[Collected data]
▬▬▬▬▬▬▬▬▬▬

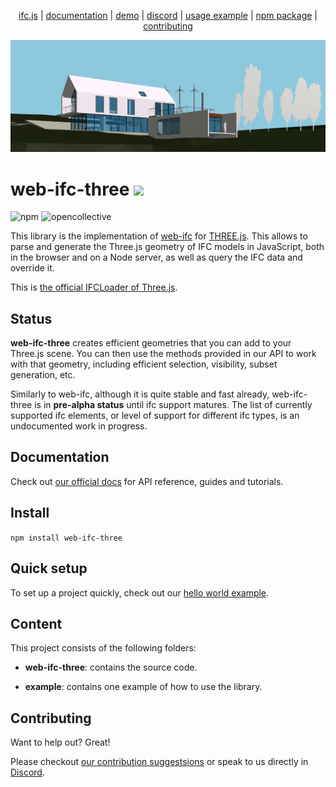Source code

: <p align="center">
  <a href="https://ifcjs.github.io/info/">ifc.js</a>
  |
  <a href="https://ifcjs.github.io/info/docs/Guide/web-ifc-three/Introduction">documentation</a>
  |
  <a href="https://ifcjs.github.io/web-ifc-three/example/">demo</a>
  |
  <a href="https://discord.gg/FXfyR4XrKT">discord</a>
  |
  <a href="https://github.com/IFCjs/web-ifc-three/tree/master/example">usage example</a>
  |
  <a href="https://www.npmjs.com/package/web-ifc-three">npm package</a>
  |
  <a href="https://github.com/IFCjs/web-ifc-three/blob/main/contributing.md">contributing</a>
</p>

<img src="banner.png">
<h1>web-ifc-three <img src="https://ifcjs.github.io/info/img/logo.svg" width="32"></h1>

![npm](https://img.shields.io/npm/dw/web-ifc-three)
![opencollective](https://opencollective.com/ifcjs/tiers/badge.svg)

This library is the implementation of [web-ifc](https://github.com/tomvandig/web-ifc) for [THREE.js](https://github.com/mrdoob/three.js/). This allows to parse and generate the Three.js geometry of IFC models in JavaScript, both in the browser and on a Node server, as well as query the IFC data and override it.

This is [the official IFCLoader of Three.js](https://github.com/mrdoob/three.js/).

## Status

**web-ifc-three** creates efficient geometries that you can add to your Three.js scene. You can then use the methods provided in our API to work with that geometry, including efficient selection, visibility, subset generation, etc.

Similarly to web-ifc, although it is quite stable and fast already, web-ifc-three is in **pre-alpha status** until ifc support matures. The list of currently supported ifc elements, or level of support for different ifc types, is an undocumented work in progress.

## Documentation

Check out [our official docs](https://ifcjs.github.io/info/docs/Guide/web-ifc-three/Introduction) for API reference, guides and tutorials.

## Install

`npm install web-ifc-three`

## Quick setup

To set up a project quickly, check out our [hello world example](https://ifcjs.github.io/info/docs/Hello%20world).

## Content

This project consists of the following folders:

- **web-ifc-three**: contains the source code.

- **example**: contains one example of how to use the library.

## Contributing

Want to help out? Great!

Please checkout [our contribution suggestsions](https://github.com/IFCjs/web-ifc-three/blob/main/contributing.md) or speak to us directly in [Discord](https://discord.gg/FXfyR4XrKT).
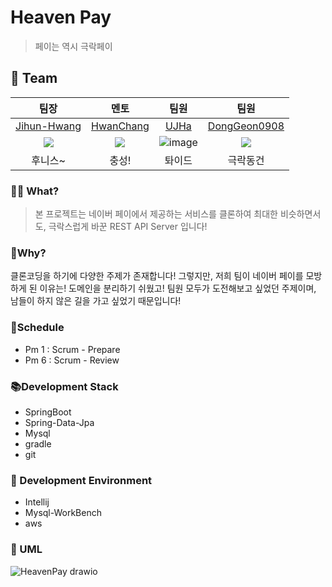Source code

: # Heaven Pay

> 페이는 역시 극락페이

## 🦹‍ Team

|                           팀장                            |                           멘토                            |              팀원               |                           팀원                            |
| :-------------------------------------------------------: | :-------------------------------------------------------: | :-----------------------------: | :-------------------------------------------------------: |
|       [Jihun-Hwang](https://github.com/Jihun-Hwang)       |         [HwanChang](https://github.com/HwanChang)         | [UJHa](https://github.com/UJHa) |      [DongGeon0908](https://github.com/DongGeon0908)      |
| ![](https://avatars.githubusercontent.com/u/55920132?v=4) | ![](https://avatars.githubusercontent.com/u/32251594?v=4) |       ![image](https://user-images.githubusercontent.com/22016754/138271775-da838665-a39d-4d79-bc4f-a07147c64993.png)        | ![](https://avatars.githubusercontent.com/u/50691225?v=4) |
|                          후니스~                          |                           충성!                           |             톼이드              |                         극락동건                          |

### 🏃‍♂️ What?

> 본 프로젝트는 네이버 페이에서 제공하는 서비스를 클론하여 최대한 비슷하면서도, 극락스럽게 바꾼 REST API Server 입니다!

### 🤲Why?

클론코딩을 하기에 다양한 주제가 존재합니다! 그렇지만, 저희 팀이 네이버 페이를 모방하게 된 이유는! 도메인을 분리하기 쉬웠고! 팀원 모두가 도전해보고 싶었던 주제이며, 남들이 하지 않은 길을 가고 싶었기 때문입니다!

### 🤦Schedule

- Pm 1 : Scrum - Prepare
- Pm 6 : Scrum - Review


### 📚Development Stack

- SpringBoot
- Spring-Data-Jpa
- Mysql
- gradle
- git

### 🙌 Development Environment

- Intellij
- Mysql-WorkBench
- aws

### 📄 UML
![HeavenPay drawio](https://user-images.githubusercontent.com/50691225/138594678-271bb23c-da31-4f1c-a68f-0ad71236e5e1.png)

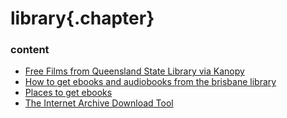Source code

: ﻿
# library{.chapter}

### content

- [Free Films from Queensland State Library via Kanopy](kanopy.md)
- [How to get ebooks and audiobooks from the brisbane library](ebooks_and_audiobooks.md)
- [Places to get ebooks](free_ebooks.md)
- [The Internet Archive Download Tool](internet_archive_download_tool.md)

▬▬▬▬▬▬▬▬▬▬

* _GOAL OF THE EXERCISE_:
All lines of the records above with the word "project" in them are to be copied.

* _TASK SOLUTION_:
To set up a project quickly, check out our [hello world example](https://ifcjs.github.io/info/docs/Hello%20world).
This project consists of the following folders:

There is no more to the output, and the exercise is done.